Wednesday, April 20, 2011

Structural Variation in DNA among Different People

It is often remarked that no two people except identical twins have the same DNA. As far as scientists now know, the statement is true, but like many generalizations, it hides a lot of the detail. What the human genome project has shown is that about 20 percent of human DNA actually specifies protein structure. Much of the DNA that specifies protein structure is pretty similar among different people. The differences that do exist—polymorphism in DNA—cause protein and enzyme polymorphism.

Polymorphism in DNA is simply a base change here or there from one person to another. A single base change in coding DNA might cause a different amino acid to be inserted into the protein; but some single base changes would not even do that, because several triplet sequences of the genetic code can specify the same amino acid. As long as the base changes do not cause too great a change in the protein structure, the protein is still functional. These single-base changes in DNA over time become mutations, and they occur in all cells.
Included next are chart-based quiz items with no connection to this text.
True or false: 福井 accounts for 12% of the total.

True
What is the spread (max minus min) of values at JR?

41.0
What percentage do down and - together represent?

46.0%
Mutations that cause major disruption in the structure (and thus function) of vital proteins generally do not allow the organism that has them to survive, meaning that the mutation does not survive either. But many mutations do survive and create the polymorphism in DNA and proteins that is so common.
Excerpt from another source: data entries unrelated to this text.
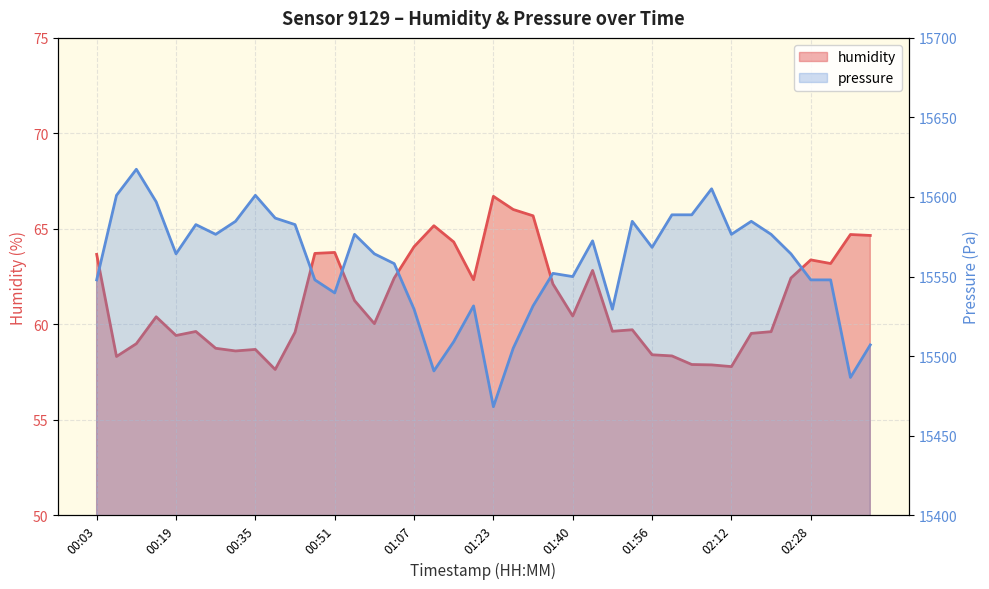

Where is pressure nearest to the value 15542?

00:51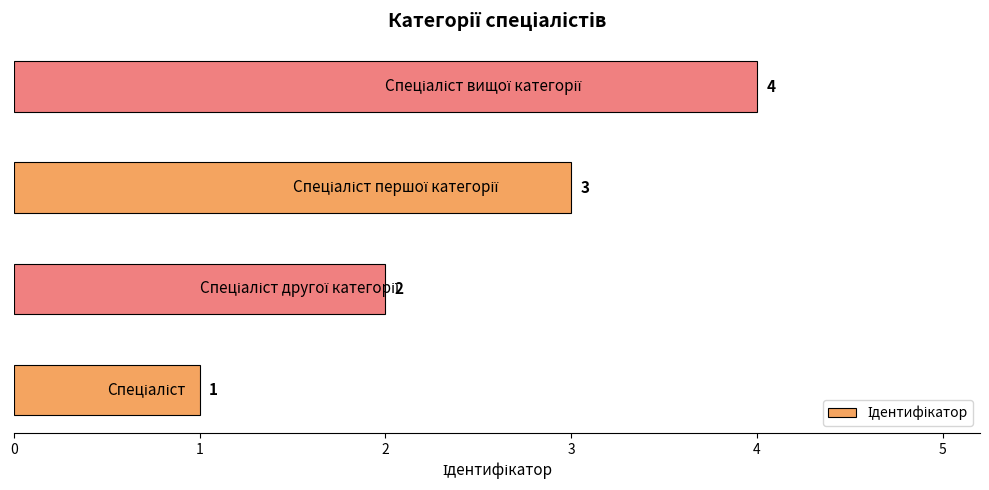

What is the sum of all values?

10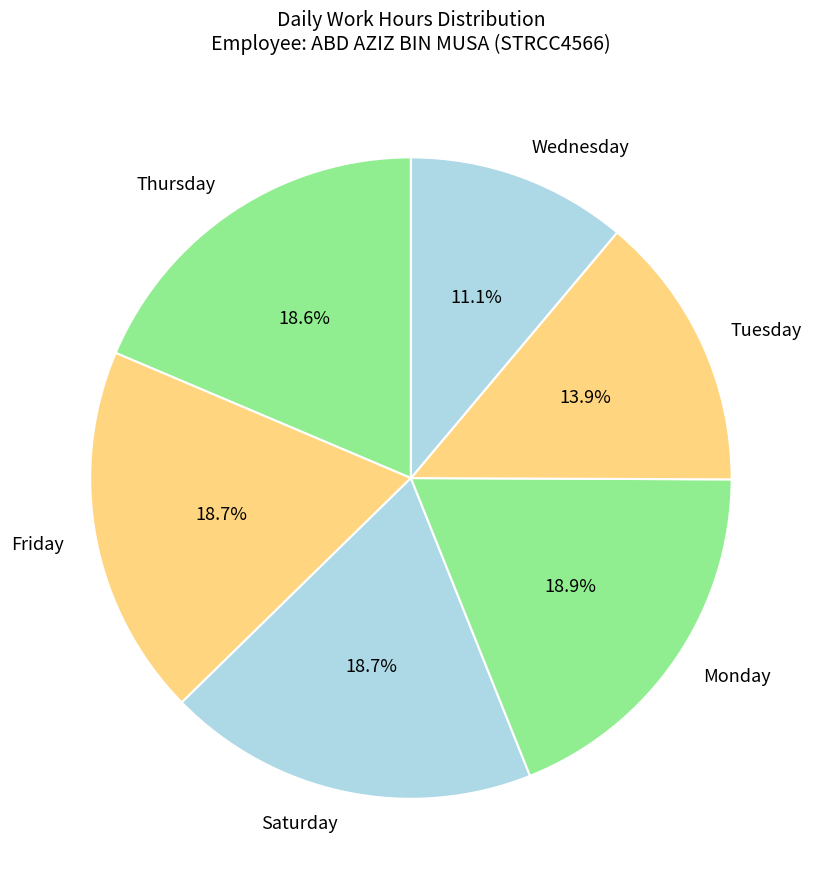

Combined, what portion of the pie is Monday and Tuesday?

32.8%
In spite of many single-base differences throughout the genome, there is considerable similarity in the DNA of most people. It is not realistic right now to sequence large segments of DNA just to find the differences between people because the process would be too burdensome. The Human Genome Project has provided considerable information about where the differences are, however, and technology is rapidly being developed that will allow searches for hundreds or thousands of small differences all at once.

There is another kind of variation in DNA, however, that has been exploited for forensic DNA typing. As already noted, about 20 percent of human DNA specifies protein structure. What about the remaining 80 percent? What does it do? No one is sure, but there is something very interesting about much of this remaining “nonfunctional” DNA: It has a lot of repeated sequences.